Could you repeat the material below word for word, leaving out the pictures?

__________

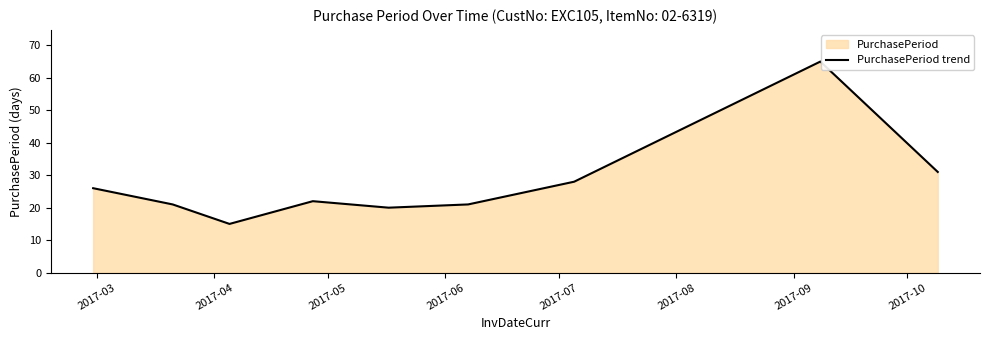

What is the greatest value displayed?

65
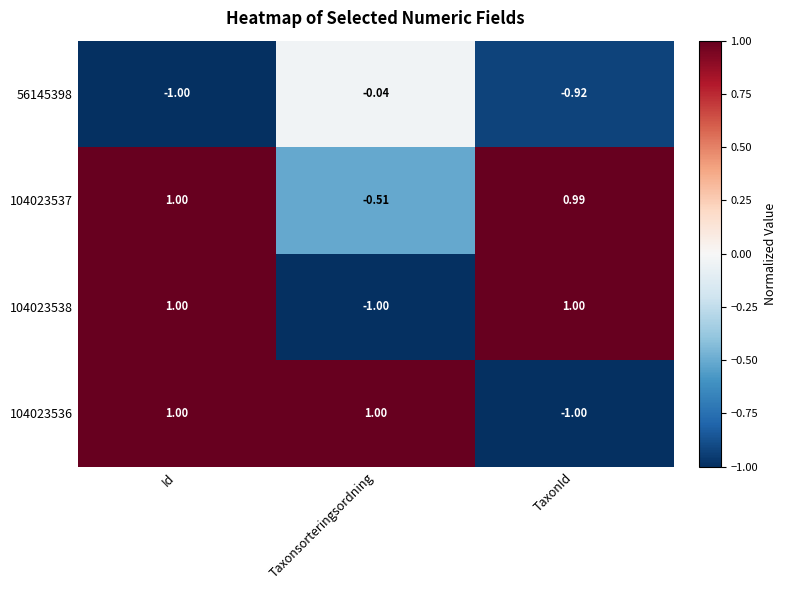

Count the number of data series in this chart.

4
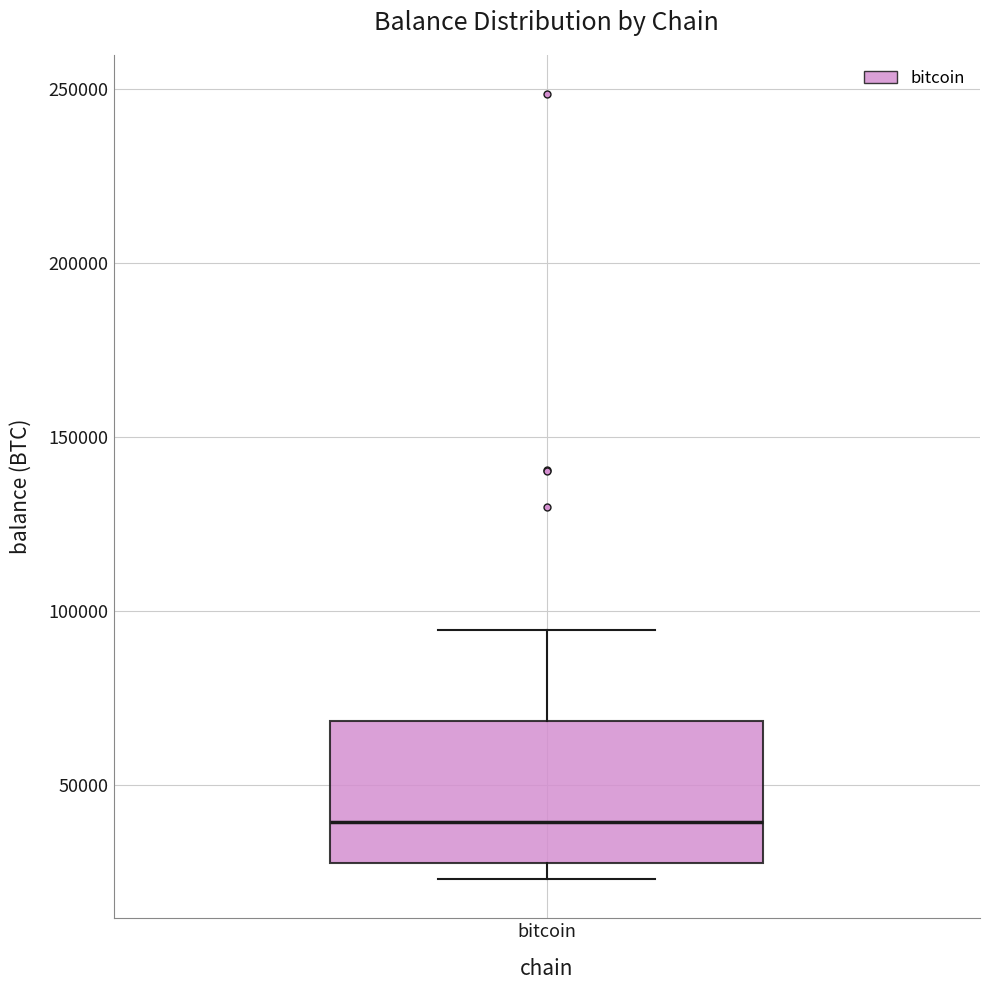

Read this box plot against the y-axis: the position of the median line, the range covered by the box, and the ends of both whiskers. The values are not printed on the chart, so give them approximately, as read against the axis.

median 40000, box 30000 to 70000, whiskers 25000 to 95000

__________

_RESULT OF THIS EXERCISE_
What is the greatest value displayed?

65

Count the number of data series in this chart.

4

Read this box plot against the y-axis: the position of the median line, the range covered by the box, and the ends of both whiskers. The values are not printed on the chart, so give them approximately, as read against the axis.

median 40000, box 30000 to 70000, whiskers 25000 to 95000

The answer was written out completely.